You will have to include a statement about the purpose of your business, clarifying that you’re not participating in an unlawful activity.

Key issues addressed in the Operating Agreement

The operating agreement will address common issues such as the financial management, rights and responsibilities of members. The key issues addressed in the Operating Agreement include:

  • The person who will be managing the LLC.
  • Offsetting the losses of managers in-charge of operating the business.
  • The amount of capital contributions to the business, when they were made and how much is left to be contributed.
  • Any penalties incurred by members if they failed to contribute their promised capitals in time.
  • The voting rights for important events such as the sale of the business.
  • The division of profits and losses among owners.
  • The standard procedure for conducting formal meetings between members.
  • The eventual dissolution of the business should the need arise.

To understand these complex legal requirements, we advise consultation your financial planner in St. Cloud, FL who will help you to make more a more informed decision.

The Employer Identification Number

Before your LLC in St.
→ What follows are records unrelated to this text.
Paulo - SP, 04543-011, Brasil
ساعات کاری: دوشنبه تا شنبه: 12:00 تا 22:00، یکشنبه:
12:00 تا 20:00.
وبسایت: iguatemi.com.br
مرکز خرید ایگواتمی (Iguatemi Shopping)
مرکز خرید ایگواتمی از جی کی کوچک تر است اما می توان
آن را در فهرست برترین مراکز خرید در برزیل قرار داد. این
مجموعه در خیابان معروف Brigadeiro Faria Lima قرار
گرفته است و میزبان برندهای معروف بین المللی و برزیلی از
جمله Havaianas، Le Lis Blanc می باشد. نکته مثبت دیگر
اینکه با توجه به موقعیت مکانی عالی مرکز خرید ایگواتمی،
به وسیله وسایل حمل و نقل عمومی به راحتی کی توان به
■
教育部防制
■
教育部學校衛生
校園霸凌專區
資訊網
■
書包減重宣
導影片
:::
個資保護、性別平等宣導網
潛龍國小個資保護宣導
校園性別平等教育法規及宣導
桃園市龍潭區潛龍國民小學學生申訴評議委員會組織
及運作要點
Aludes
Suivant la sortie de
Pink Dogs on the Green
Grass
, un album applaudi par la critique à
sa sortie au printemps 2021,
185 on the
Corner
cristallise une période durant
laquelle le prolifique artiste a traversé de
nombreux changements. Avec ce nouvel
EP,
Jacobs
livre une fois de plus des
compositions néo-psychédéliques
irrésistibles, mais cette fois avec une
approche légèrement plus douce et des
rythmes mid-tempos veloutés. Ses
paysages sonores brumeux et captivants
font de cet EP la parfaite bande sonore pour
Cloud, FL is planning to hire employees, it is mandatory to obtain the Employer Identification Number (EIN) from the IRS. The EIN is also known as the “Federal Tax Identification Number”.

This was a difficult task to perform in the past because businesses were required to file an IRS Form SS-4 before they could retrieve their EIN. The process could take up to several weeks and even months. But the advent of an online portal has streamlined this process and you can now obtain it freely.
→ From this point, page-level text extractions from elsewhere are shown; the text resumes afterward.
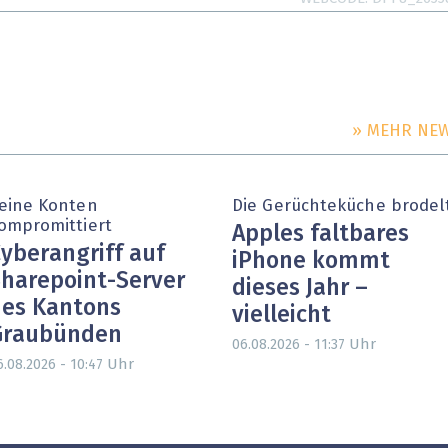
» MEHR NE
eine Konten
Die Gerüchteküche brodel
ompromittiert
Apples faltbares
yberangriff auf
iPhone kommt
harepoint-Server
dieses Jahr –
es Kantons
vielleicht
Graubünden
Uhr
06.08.2026 - 11:37
Uhr
6.08.2026 - 10:47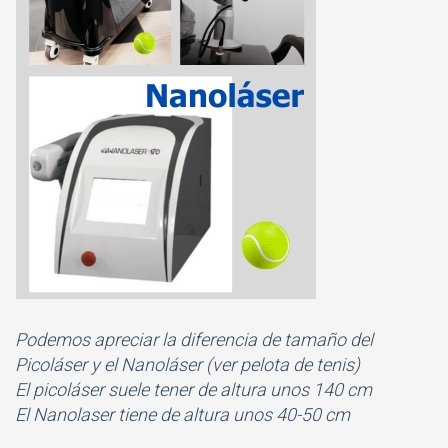
Podemos apreciar la diferencia de tamaño del
Picoláser y el Nanoláser (ver pelota de tenis)
El picoláser suele tener de altura unos 140 cm
El Nanolaser tiene de altura unos 40-50 cm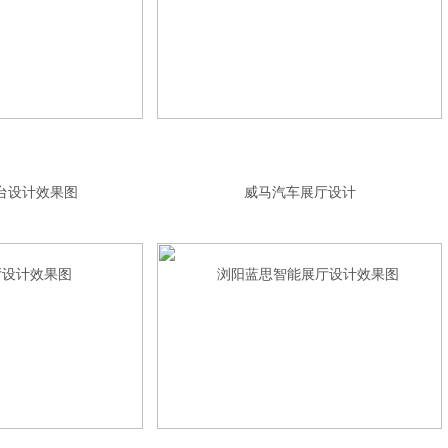
台设计效果图
威马汽车展厅设计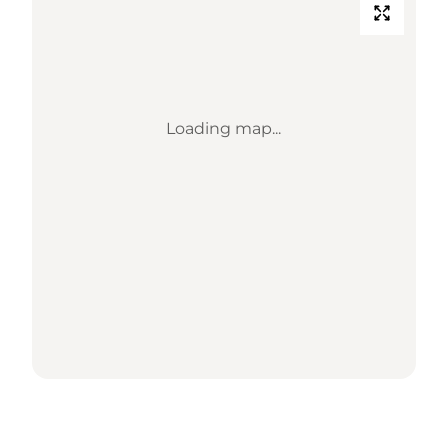
Loading map...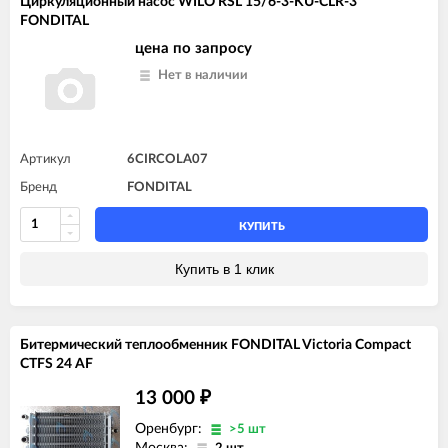
Циркуляционный насос WILO RSL 15/6-3-KU-CLR-3
FONDITAL
цена по запросу
Нет в наличии
Артикул
6CIRCOLA07
Бренд
FONDITAL
КУПИТЬ
Купить в 1 клик
Битермический теплообменник FONDITAL Victoria Compact
CTFS 24 AF
13 000
₽
Оренбург:
>5 шт
Москва: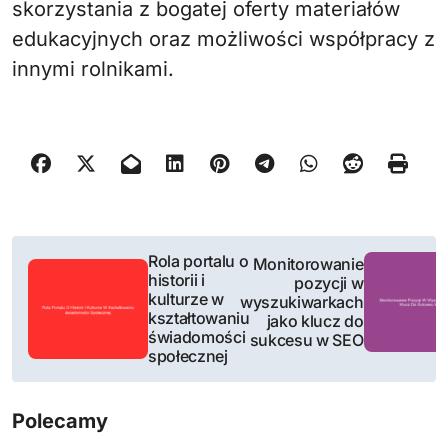
skorzystania z bogatej oferty materiałów
edukacyjnych oraz możliwości współpracy z
innymi rolnikami.
N
Rola portalu o
Monitorowanie
historii i
pozycji w
a
kulturze w
wyszukiwarkach
kształtowaniu
jako klucz do
w
świadomości
sukcesu w SEO
społecznej
i
g
Polecamy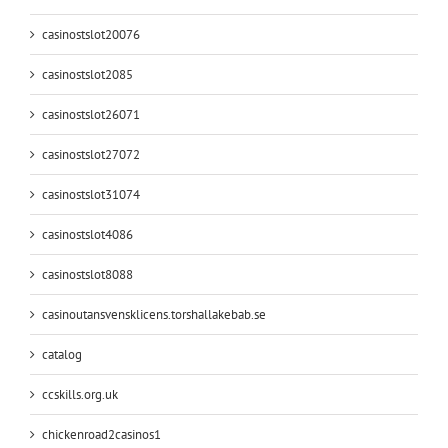
casinostslot20076
casinostslot2085
casinostslot26071
casinostslot27072
casinostslot31074
casinostslot4086
casinostslot8088
casinoutansvensklicens.torshallakebab.se
catalog
ccskills.org.uk
chickenroad2casinos1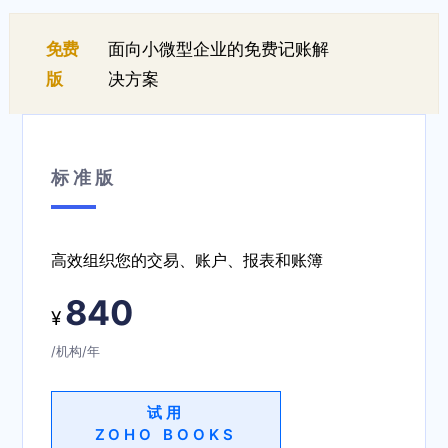
免费
面向小微型企业的免费记账解
版
决方案
标准版
高效组织您的交易、账户、报表和账簿
840
¥
/机构/年
试用
ZOHO BOOKS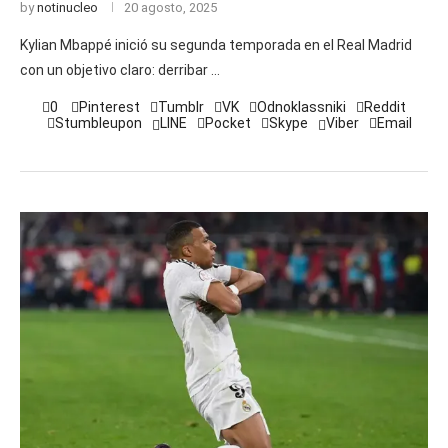
by
notinucleo
20 agosto, 2025
Kylian Mbappé inició su segunda temporada en el Real Madrid
con un objetivo claro: derribar …
0
Pinterest
Tumblr
VK
Odnoklassniki
Reddit
Stumbleupon
LINE
Pocket
Skype
Viber
Email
Additionally if you want to open up a business account in LLC’s name, you will have to obtain the EIN. Visit the, and select “License” and choose the option for new business license applicants.

The need for a separate bank account

To properly accumulate funds for day to day operations of your business, you will need to ensure that the LLC account is separate from your personal accounts. The bank account should be created in the name of the LLC and not of the members. Opening the bank account will require the Articles of Organization, EIN and the possibility resolutions of the LLC as prerequisites.

In addition you will have to designate someone with the signing authority on checks. You will also have the option of choosing two signatures on larger checks that exceed a specified amount.

You don’t have to be alone

In light of the above article, it is clear that incorporating your business from a sole proprietorship to an LLCs is a major decision which can impact your personal financial situation for decades after. You should ideally involve a professional financial adviser from outside to help ease you into the new business dynamics of the LLC.

The journey of an entrepreneur is a perilous one, paved with thorns and shouldn’t be treaded without help. Not everything has to be a DIY exercise which you read up on the internet, you will require legal counsel, financial advice and a talk with your insurance agency on the right recourse to take.

Your insurance agent in St. Cloud, FL will ideally know the best recourse on making successful claims.